Problem statement:
Each line in the records below, from the one that contains "are marked. F" to the one that contains "Drechsler, Klaus", should be reproduced exactly, the first and last included.

**** Input data

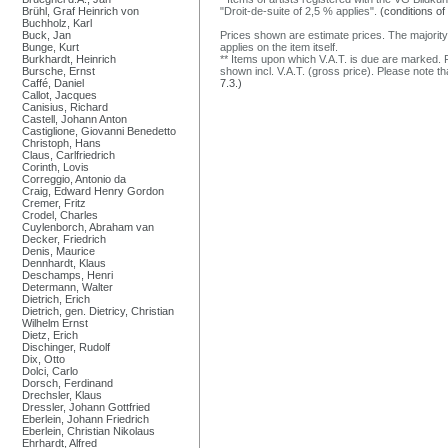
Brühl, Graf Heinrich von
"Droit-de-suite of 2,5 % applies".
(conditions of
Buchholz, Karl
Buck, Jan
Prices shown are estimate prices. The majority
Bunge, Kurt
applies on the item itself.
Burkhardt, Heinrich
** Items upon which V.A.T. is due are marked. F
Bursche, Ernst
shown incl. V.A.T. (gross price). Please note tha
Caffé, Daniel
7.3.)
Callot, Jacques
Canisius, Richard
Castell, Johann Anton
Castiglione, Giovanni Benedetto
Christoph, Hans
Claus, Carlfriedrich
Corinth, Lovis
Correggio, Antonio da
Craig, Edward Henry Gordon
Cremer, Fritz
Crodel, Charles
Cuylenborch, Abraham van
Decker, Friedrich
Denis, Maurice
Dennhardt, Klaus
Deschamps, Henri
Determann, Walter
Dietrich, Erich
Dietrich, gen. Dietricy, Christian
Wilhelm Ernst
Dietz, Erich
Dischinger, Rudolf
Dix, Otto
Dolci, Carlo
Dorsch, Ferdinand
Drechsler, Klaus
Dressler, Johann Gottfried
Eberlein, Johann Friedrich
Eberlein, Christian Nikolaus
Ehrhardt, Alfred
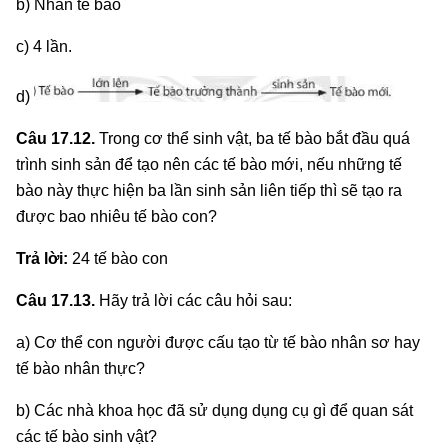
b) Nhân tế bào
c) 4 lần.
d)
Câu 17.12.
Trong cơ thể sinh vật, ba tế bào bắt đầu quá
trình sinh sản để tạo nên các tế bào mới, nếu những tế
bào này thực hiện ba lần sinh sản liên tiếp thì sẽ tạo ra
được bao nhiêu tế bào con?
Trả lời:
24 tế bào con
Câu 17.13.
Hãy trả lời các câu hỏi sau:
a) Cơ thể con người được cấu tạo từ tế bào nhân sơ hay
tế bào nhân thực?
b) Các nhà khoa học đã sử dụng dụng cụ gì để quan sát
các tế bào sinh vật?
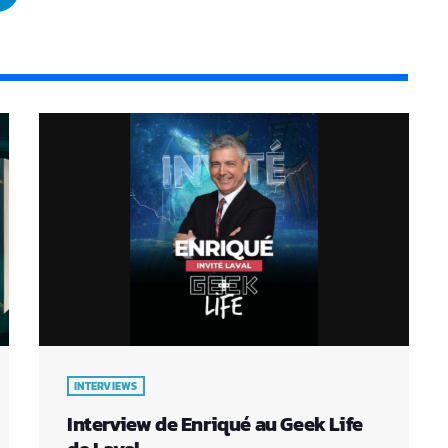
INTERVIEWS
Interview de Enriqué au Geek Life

********
**** Input data

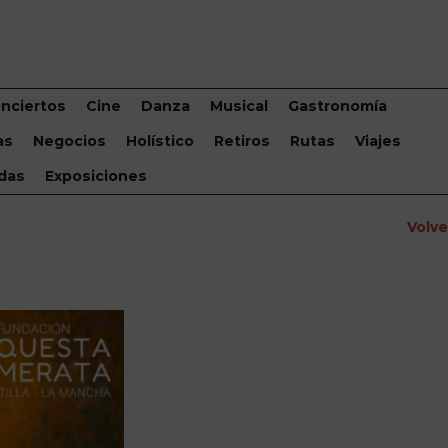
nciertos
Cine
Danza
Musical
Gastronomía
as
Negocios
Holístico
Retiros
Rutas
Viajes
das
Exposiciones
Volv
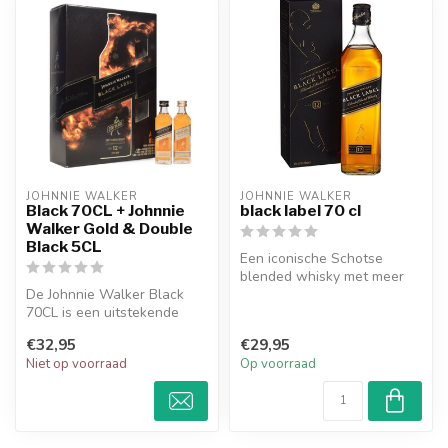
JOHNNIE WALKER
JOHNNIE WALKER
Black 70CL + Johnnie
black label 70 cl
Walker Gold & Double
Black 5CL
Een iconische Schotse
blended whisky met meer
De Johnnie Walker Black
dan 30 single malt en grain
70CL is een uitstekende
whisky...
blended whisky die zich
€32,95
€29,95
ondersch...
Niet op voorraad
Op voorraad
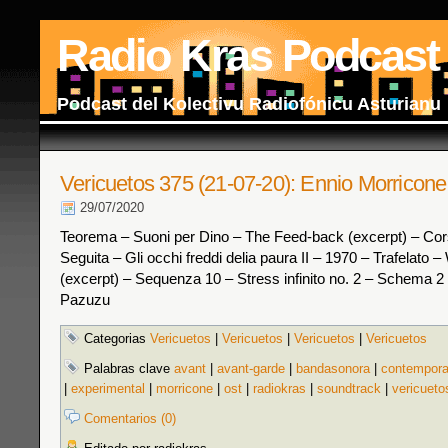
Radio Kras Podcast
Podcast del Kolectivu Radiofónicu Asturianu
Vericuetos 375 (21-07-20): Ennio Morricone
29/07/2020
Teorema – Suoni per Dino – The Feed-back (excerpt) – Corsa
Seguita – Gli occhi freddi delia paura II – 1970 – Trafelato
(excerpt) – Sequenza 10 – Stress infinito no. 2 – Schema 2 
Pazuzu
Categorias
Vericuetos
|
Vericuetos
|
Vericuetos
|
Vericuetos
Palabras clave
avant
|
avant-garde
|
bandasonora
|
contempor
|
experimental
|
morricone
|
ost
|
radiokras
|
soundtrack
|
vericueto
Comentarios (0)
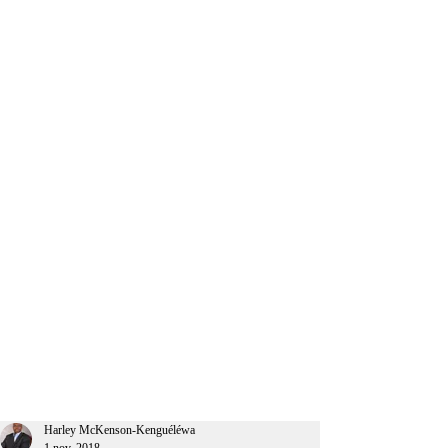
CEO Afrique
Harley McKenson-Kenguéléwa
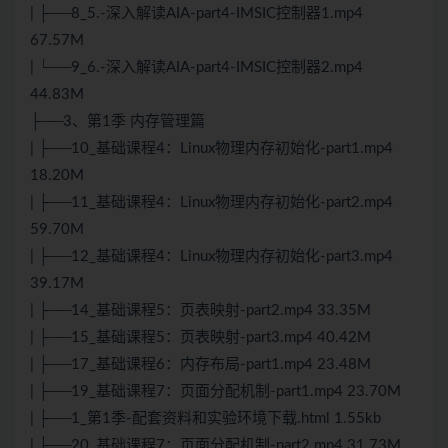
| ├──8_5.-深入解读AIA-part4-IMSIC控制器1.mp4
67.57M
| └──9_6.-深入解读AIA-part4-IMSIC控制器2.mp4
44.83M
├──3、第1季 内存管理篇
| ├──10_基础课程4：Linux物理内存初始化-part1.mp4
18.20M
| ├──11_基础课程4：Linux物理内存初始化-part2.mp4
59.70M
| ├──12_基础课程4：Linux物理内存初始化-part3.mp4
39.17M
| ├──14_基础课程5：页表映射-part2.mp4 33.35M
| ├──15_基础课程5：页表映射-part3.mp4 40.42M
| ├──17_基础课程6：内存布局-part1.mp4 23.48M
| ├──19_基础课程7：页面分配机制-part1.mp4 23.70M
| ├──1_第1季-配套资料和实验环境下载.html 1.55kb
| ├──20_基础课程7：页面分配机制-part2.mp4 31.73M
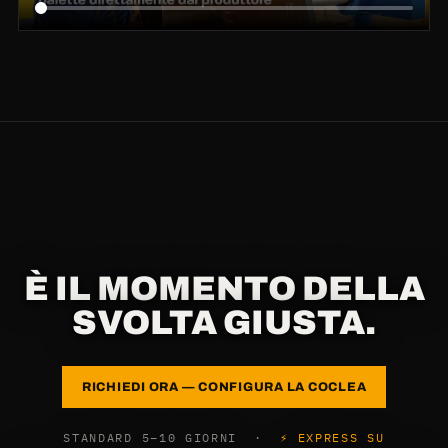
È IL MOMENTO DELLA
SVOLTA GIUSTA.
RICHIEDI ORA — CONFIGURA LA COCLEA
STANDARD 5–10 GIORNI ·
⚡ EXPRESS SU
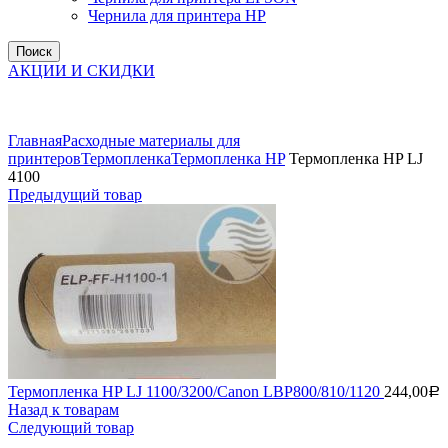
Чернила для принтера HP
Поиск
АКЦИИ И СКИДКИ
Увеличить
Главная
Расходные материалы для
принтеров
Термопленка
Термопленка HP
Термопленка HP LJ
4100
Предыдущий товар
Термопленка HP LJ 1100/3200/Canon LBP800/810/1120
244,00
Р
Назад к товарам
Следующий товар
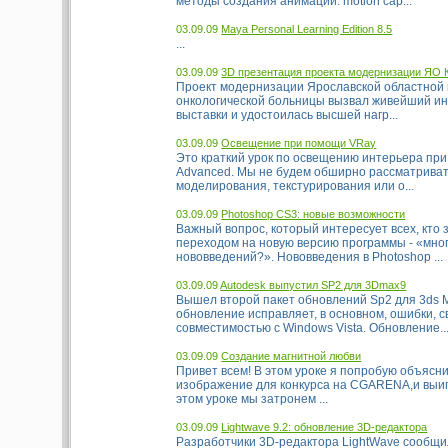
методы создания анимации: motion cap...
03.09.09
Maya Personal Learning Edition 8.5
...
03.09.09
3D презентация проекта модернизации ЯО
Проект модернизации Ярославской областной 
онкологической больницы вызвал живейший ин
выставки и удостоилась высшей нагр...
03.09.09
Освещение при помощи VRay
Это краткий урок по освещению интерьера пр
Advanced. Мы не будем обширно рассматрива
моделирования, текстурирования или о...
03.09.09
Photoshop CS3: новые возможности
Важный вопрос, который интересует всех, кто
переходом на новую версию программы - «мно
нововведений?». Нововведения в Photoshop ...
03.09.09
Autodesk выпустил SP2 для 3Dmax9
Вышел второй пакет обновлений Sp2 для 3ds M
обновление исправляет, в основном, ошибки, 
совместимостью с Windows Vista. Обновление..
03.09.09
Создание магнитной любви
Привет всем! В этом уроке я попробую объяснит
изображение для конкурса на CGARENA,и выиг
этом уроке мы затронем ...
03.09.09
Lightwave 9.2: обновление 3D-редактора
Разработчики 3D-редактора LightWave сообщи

********

Answer section:
** Items upon which V.A.T. is due are marked. F
Bursche, Ernst
shown incl. V.A.T. (gross price). Please note tha
Caffé, Daniel
7.3.)
Callot, Jacques
Canisius, Richard
Castell, Johann Anton
Castiglione, Giovanni Benedetto
Christoph, Hans
Claus, Carlfriedrich
Corinth, Lovis
Correggio, Antonio da
Craig, Edward Henry Gordon
Cremer, Fritz
Crodel, Charles
Cuylenborch, Abraham van
Decker, Friedrich
Denis, Maurice
Dennhardt, Klaus
Deschamps, Henri
Determann, Walter
Dietrich, Erich
Dietrich, gen. Dietricy, Christian
Wilhelm Ernst
Dietz, Erich
Dischinger, Rudolf
Dix, Otto
Dolci, Carlo
Dorsch, Ferdinand
Drechsler, Klaus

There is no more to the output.